Generic, though Chess, as an example pseudocode
Starting state for simplicity is board with all legal moves each having a simple score, but generating all legal moves from current board position if they have not been already
For top "window size" moves, go deeper generating all legal moves and simple scores, for remaining legal moves generate "enhanced score", which in chess would consider positional factors that are more computationally intensive than the simple score formula. Each of these are done in their own thread with latter process updating the root/current level dictionary. Does delegating the update of the root/current dictionary to a thread prevent race conditions with the return values of the other 4 threads? Can/should the "enhanced score" simply be done without thread delegation, since it doesn't depend on the subthread results?
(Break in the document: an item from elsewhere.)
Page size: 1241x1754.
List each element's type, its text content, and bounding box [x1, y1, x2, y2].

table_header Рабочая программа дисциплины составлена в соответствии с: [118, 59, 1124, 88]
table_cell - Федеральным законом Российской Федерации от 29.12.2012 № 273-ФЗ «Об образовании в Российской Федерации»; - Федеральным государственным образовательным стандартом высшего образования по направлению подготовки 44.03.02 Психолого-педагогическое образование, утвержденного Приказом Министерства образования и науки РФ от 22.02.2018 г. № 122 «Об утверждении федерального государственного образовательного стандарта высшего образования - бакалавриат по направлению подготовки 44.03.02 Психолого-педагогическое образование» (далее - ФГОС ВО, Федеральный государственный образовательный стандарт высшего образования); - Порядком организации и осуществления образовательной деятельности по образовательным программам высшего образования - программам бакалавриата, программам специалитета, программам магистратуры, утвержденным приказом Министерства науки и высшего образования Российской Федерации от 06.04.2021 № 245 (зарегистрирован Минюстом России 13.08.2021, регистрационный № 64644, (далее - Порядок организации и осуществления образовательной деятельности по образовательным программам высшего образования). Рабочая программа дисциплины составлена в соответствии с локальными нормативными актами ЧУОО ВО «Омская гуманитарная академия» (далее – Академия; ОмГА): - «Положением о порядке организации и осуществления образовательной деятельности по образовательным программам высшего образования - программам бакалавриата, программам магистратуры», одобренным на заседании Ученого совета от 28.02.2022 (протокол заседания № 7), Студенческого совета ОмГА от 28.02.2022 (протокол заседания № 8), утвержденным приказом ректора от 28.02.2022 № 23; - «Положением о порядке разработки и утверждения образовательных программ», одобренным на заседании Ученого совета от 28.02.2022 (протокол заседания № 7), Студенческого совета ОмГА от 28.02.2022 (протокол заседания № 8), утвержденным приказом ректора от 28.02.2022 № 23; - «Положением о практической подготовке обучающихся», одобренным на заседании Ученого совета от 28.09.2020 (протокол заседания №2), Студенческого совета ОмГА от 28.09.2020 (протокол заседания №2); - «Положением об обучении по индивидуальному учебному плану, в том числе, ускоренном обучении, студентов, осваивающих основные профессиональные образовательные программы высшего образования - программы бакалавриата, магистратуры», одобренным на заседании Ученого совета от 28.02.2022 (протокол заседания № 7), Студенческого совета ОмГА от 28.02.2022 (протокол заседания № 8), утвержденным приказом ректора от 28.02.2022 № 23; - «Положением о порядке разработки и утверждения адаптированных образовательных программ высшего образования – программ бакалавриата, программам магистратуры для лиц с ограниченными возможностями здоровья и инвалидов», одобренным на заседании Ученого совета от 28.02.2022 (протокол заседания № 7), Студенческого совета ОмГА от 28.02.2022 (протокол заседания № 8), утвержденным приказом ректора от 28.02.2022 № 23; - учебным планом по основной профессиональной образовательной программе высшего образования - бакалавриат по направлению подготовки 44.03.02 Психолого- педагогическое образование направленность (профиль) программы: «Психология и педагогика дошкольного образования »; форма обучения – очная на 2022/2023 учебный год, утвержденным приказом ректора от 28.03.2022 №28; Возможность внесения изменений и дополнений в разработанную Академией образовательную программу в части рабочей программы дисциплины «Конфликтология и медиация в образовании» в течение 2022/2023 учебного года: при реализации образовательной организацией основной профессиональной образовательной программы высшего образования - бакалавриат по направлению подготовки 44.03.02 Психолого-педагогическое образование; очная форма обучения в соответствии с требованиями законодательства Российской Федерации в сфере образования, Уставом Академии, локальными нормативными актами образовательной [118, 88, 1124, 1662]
The reason for 4/16 window size is that when search is told to go deeper on the 4 top candidates, if those 4 moves already had been generated/explored, it is a command to go 4 wide deeper along their top 4 move scores, and so 16 thread use is likely. Now, if 32 thread allocation performs the same as 16, then there is significant optionality. use 8 wide window? add top 1 to 4 unexplored moves to threaded depth search (those previously unsearched, do not spawn an extra 4 threads of depth search)?
While the above is the core search function, there are 2 other higher functions. The intermediate one, returns the number of total new plies searched from core threaded function. The top function accumulates these and stops the iterations based on exceeding a ply limit that is passed to it. Overall system can be tuned to system to "think" for 3-5 seconds or whatever time limit based on ply limit, and keeps a search state that can be resumed further, or make the greediest move after the ply limit has been breached.
any thoughts on what "thread window size" I should be using, or other threading considerations?
btw, if placing a thread (0&T.) command in your .ijs files, instead of {{0 T.0}}^:] <: {. 8 T. ''
{{0 T.0}}^:] 0 >. (1 T. '') -~ <: {. 8 T. '' NB. prevent adding more threads than current allocation (threads deleted to 0 sometimes crashes J before this command)
15 NB. slower matrix multiplication benchmarks than 16 threads, but better inversion benchmark.